When I have a kiddo struggling with emotion regulation, one of the first things I do is teach them about body signals. This isn’t knowledge that people are born with and EVERYONE (yes, adults as well!) can benefit from understanding what body signals are, how to identify them, and how to use them to help with overwhelming emotions.
What are Body Signals?
Body signals are the physiological symptoms that happen because someone is feeling a certain way. Basically, it’s your body’s automatic response to emotions. People can differ on what body signals they experience – so my body signals for angry feelings might be different than someone else’s.

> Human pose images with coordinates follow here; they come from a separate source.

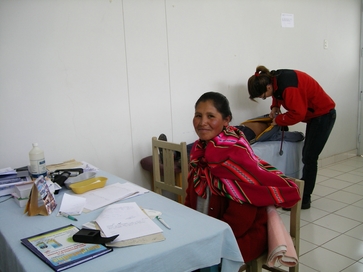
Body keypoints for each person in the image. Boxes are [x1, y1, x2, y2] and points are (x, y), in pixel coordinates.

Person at [184, 92, 301, 263]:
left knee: (197, 260)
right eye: (198, 116)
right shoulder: (199, 151)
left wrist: (210, 238)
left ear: (226, 120)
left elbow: (241, 218)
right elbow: (190, 194)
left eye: (211, 116)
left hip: (242, 234)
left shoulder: (234, 154)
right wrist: (190, 225)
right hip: (212, 229)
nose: (202, 122)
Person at [247, 65, 336, 209]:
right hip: (315, 116)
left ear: (268, 87)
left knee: (309, 157)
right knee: (307, 155)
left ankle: (304, 199)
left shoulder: (289, 87)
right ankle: (300, 192)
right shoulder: (275, 79)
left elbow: (297, 114)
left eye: (263, 96)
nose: (265, 98)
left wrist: (279, 120)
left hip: (324, 115)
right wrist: (275, 108)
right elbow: (277, 95)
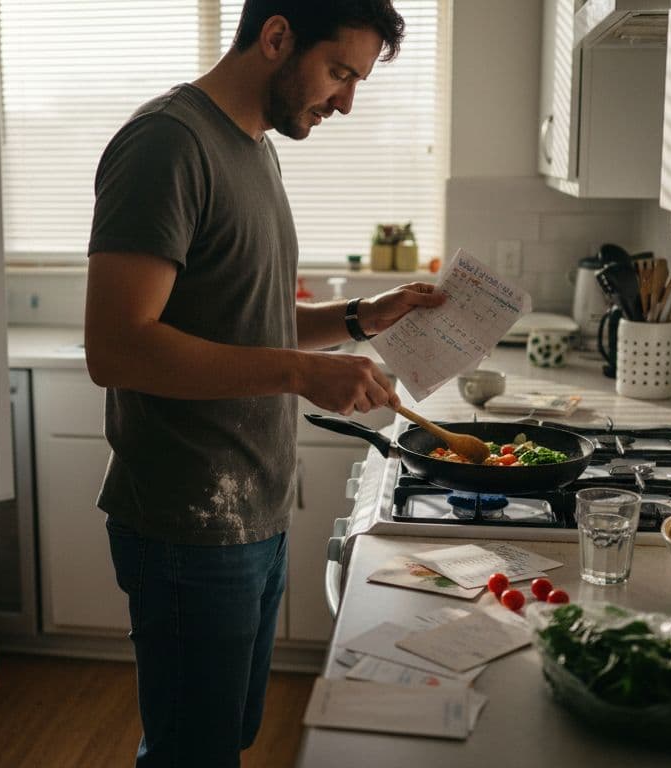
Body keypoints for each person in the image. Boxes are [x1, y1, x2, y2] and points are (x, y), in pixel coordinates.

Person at [84, 2, 444, 765]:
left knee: (228, 737)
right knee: (193, 753)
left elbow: (250, 315)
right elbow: (116, 348)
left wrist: (359, 317)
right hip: (188, 523)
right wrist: (299, 372)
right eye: (340, 72)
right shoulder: (167, 145)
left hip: (255, 509)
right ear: (277, 37)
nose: (346, 102)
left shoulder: (255, 148)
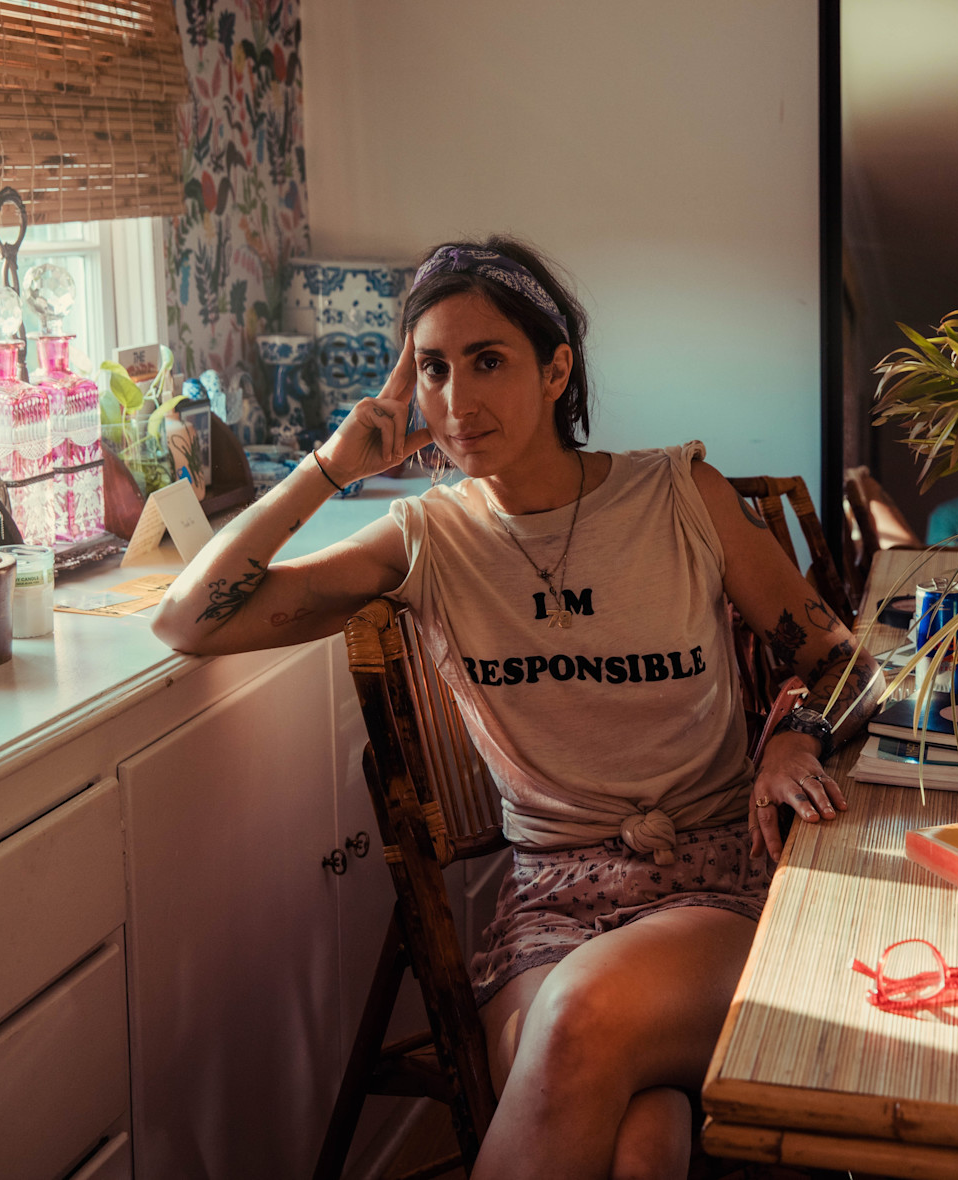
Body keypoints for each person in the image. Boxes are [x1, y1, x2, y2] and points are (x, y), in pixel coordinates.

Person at [151, 237, 883, 1180]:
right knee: (641, 1144)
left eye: (488, 360)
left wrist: (795, 738)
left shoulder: (678, 495)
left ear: (556, 370)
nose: (457, 399)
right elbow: (189, 621)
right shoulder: (426, 537)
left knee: (578, 1022)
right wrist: (331, 467)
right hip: (549, 908)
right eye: (433, 369)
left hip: (714, 883)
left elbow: (845, 664)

Also, some people may experience the same body signal for different (and opposite!) feelings.
Identifying Body Signals
Most people aren’t really aware of their body signals until they start thinking about them. Think back to the last time you were extremely happy/mad/sad/worried… do you remember feeling certain sensations in your body? A lot of times just THINKING about something that makes you feel a certain way can elicit some of these body signals. Common body signals for happy feelings include heart beating quickly, can’t sit still, and smiling. Some others I’ve heard from kids include “ants in pants,” singing, crying, and “want to run!” Common body signals for sad feelings include crying, slow movements, slumped shoulders, and talking in a quiet voice. Common body signals for angry feelings include clenched fists, red or hot face, yelling and heart beating quickly. Some others I have heard are “want to hit,” “want to kick,” sweating, growling/groaning, and stomping feet. Common body signals for worried/scared feelings include butterflies in stomach, heart beating quickly and loudly, and shaking.
How Is This Information Useful?
Once you are aware of your body signals for certain emotions, you can have a better awareness of when you need to do something to calm down. It’s called a Body SIGNAL for a reason – it’s a signal that you’re becoming overwhelmed with an emotion and need to use a calming/coping strategy to help you calm down and regulate those emotions. It takes practice though, especially for kiddos! If you see your kiddo clenching their fists or crying or with slumped shoulders, it might be time for a hug and to prompt them to do something that will help them feel better!